Joyce and Loneliness

Shrek | fictional character | Britannica

This week we read Dubliners by James Joyce, and one short story in particular titled A Painful Case is about a man named Mr. Duffy who has condemned himself to loneliness after rejecting the one person who he considered a companion.

His character reminded me of my favorite childhood movies, Shrek, where the titular ogre Shrek lives alone in isolation in his swamp. Like Mr. Duffy, Shrek has a disdain for the general public and thinks of them as bothersome. Also similarly to Mr. Duffy, Shrek thinks that he enjoys his solidarity and spurns most attempts at connecting with any others, but deep inside he knows that he is lonely. At the start of the movie, Shrek is very isolated until his swamp is disturbed by an enormous amount of fairy tale creatures who have been dumped there by Lord Farquaad. This angers Shrek, and he goes out to find Lord Farquaad in the city of Duloc to reclaim his swamp. The short lord strikes a bargain with him that if he can retrieve the Princess Fiona from her dragon guarded tower, he will remove the fairy tale creatures from his swamp.

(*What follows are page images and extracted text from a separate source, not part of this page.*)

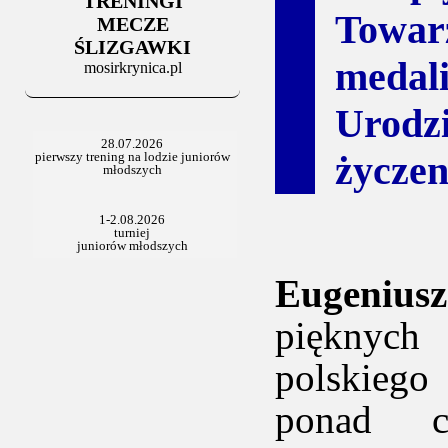
TRENINGI
Towar
MECZE
ŚLIZGAWKI
medal
mosirkrynica.pl
Urodz
życzen
Eugenius
pięknych
polskiego
ponad cz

So Shrek sets out, with an equestrian companion named Donkey that he is unable to get rid of. Shrek rejects Donkey’s attempts at friendship and is quite acidic toward him, but Donkey is He and Donkey eventually reach the tower, where they rescue Fiona and Donkey meets his future wife Dragon. Shrek and Fiona bond during their journey back to Duloc, and eventually fall in love with each other. However, Fiona is hiding a very big secret- that she is cursed to turn into an ogress at night, and that only a kiss from her true love will break the curse. This secret leads to a misunderstanding between the couple when Fiona woefully reveals to Donkey that she thinks she is ugly and unlovable, which Shrek overhears, and assumes the comment is about him. This comment cuts him deeply, as he has always been judged and prejudiced by his outer appearance. As a reaction, he shuns his romance with Fiona and dutifully brings her back to Duloc. But just as Fiona is about to wed Lord Farquaad, Donkey yells at Shrek for letting go the love of his life, and Shrek barges in to object to the wedding. Shrek and Donkey, with the help of Dragon, then defeat Lord Farquaad. Shrek kisses Fiona, and she transforms into an ogress permanently, and they get married in the swamp!

While Shrek was able to achieve a happy ending, the grittier, harsher, and more realistic story of Mr. Duffy did not. At the end of A Painful Case, Mr. Duffy is left alone with nobody, and even when he comes to the realization that he is painfully lonely he simply accepts his current situation as his fate. The future that Mr. Duffy has laid out for himself would have been Shrek if Donkey was not so persistent about forcing Shrek to interact with people. Shrek originally isolated himself because deep down, he felt that nobody would accept him and that he was inherently unlovable. This makes me curious if Mr. Duffy’s self isolation stems from the same suppressed feelings as Shrek, where he shuts himself off from others first before others can do it to him. The ending of A Painful Case made me so sad because instead of doing something about his situation, Mr. Duffy just resigns himself to silence and loneliness. This could be because he prefers the familiarity of his loneliness over the unpredictable situation of putting himself out there to change his fate. He has the ability to improve his life but is preventing himself from doing so. While the end of Shrek is a victory, the end of A Painful Case is defeat, and it is a harsh outcome that is hard to swallow.